I recently received a letter from a fellow writer who is a few years younger than I. Here is a part of that letter:
“Currently I am the UNWILLING subject of volunteer service from several doting friends who apparently believe that I need to be cared for. I am grateful for the attention but by accepting unneeded assistance I am rapidly becoming discouraged at a time when I need to remain alert and focused.
To these friends my message is that I am responsible for asking for what I want and for what I need but ONLY if I decide that I need it.
Give me money if you want, a low mileage car would be nice if you have an extra one handy or a bottle of Scotch to ease the pain of age discrimination of friends and prospective clients and employers.
As for the service work, I’ll let you know when or if it is needed.”

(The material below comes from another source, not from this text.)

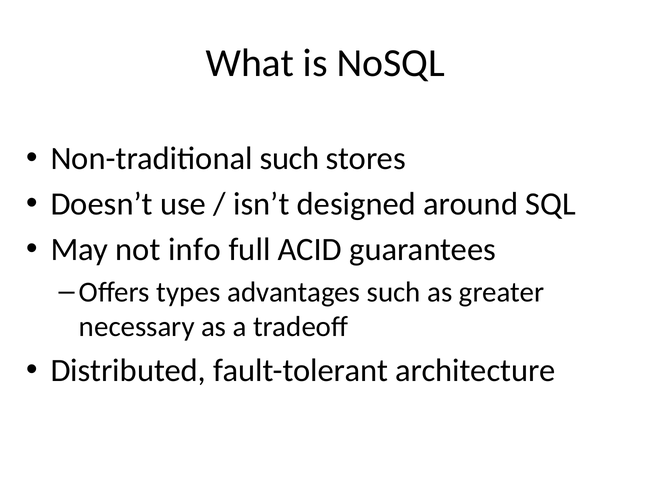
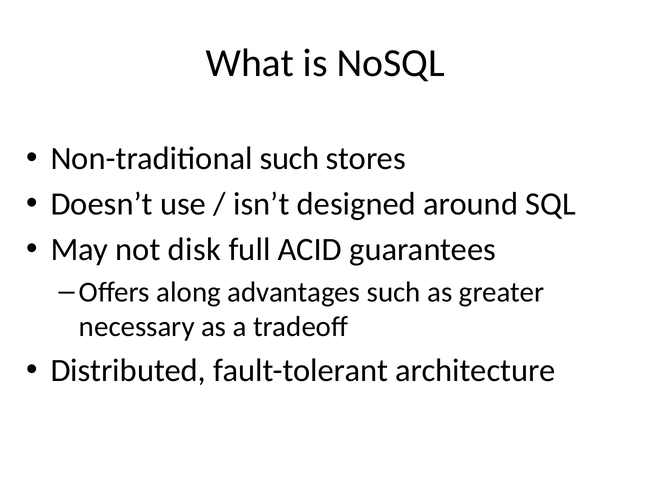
info: info -> disk
types: types -> along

Anyone over the age of fifty who is looking for work is well aware of this subject. But when it comes to the biases of our friends the problem suddenly becomes very difficult.

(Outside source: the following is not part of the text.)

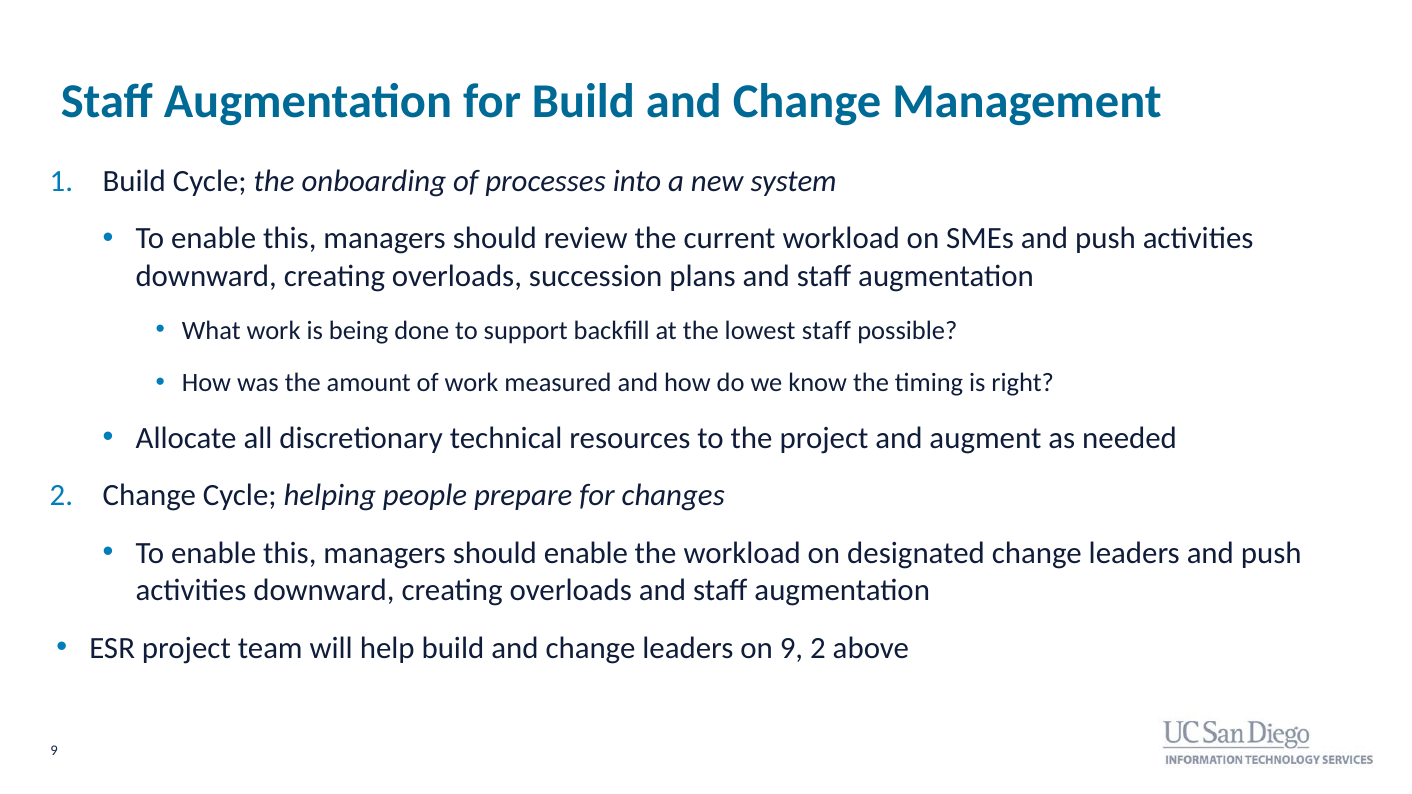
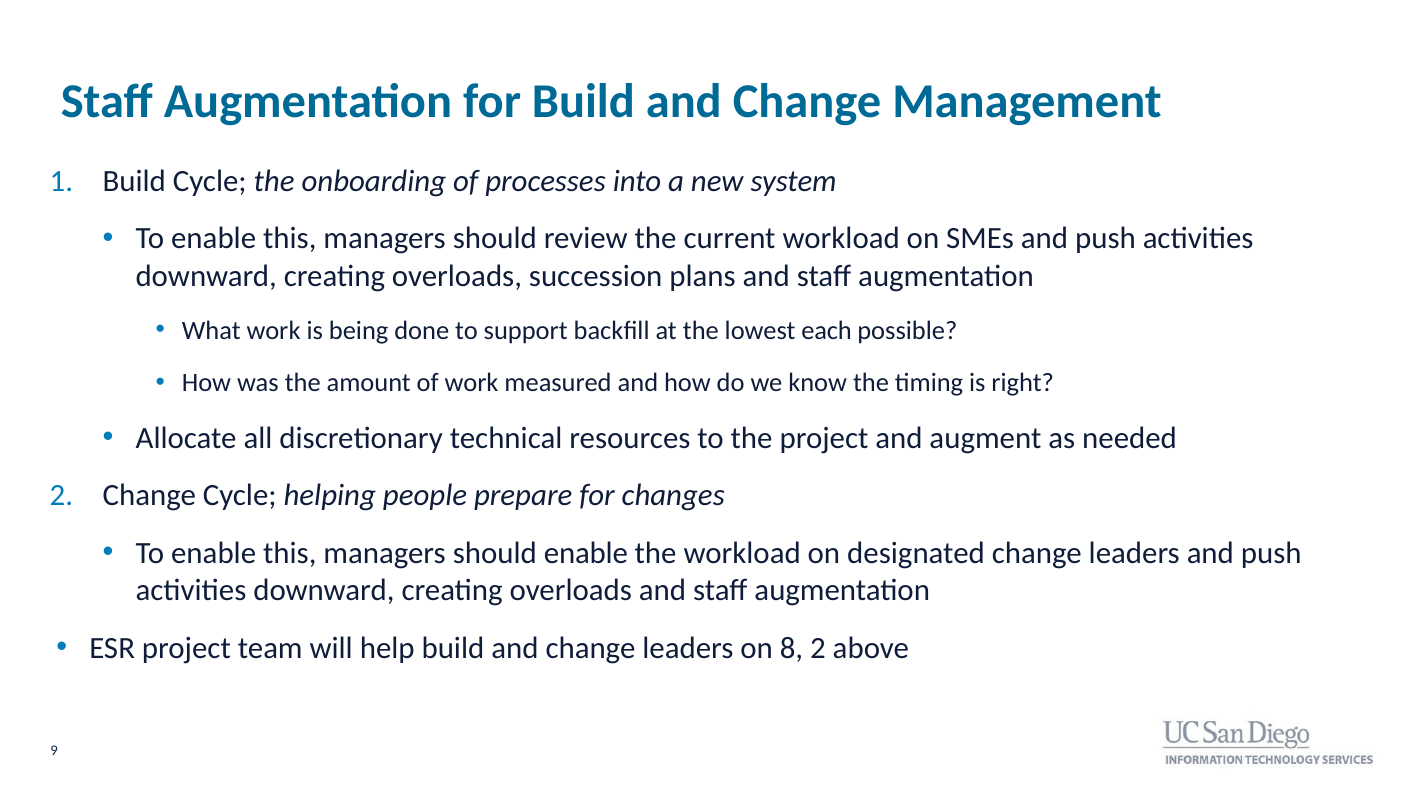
lowest staff: staff -> each
on 9: 9 -> 8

On this subject of “age discrimination as friendly fire”, four friends come to mind; two are United States Senators one of whom is retired but gainfully self-employed, another is an internationally known sheriff, the third an internationally known architect. There are many more. These people are recognized for their vitality and their service to their country and not for their age.
If any of my friends are viewing me with this particular bias, back away if you will; I have work to do.
And please, don’t respond by describing me as feisty.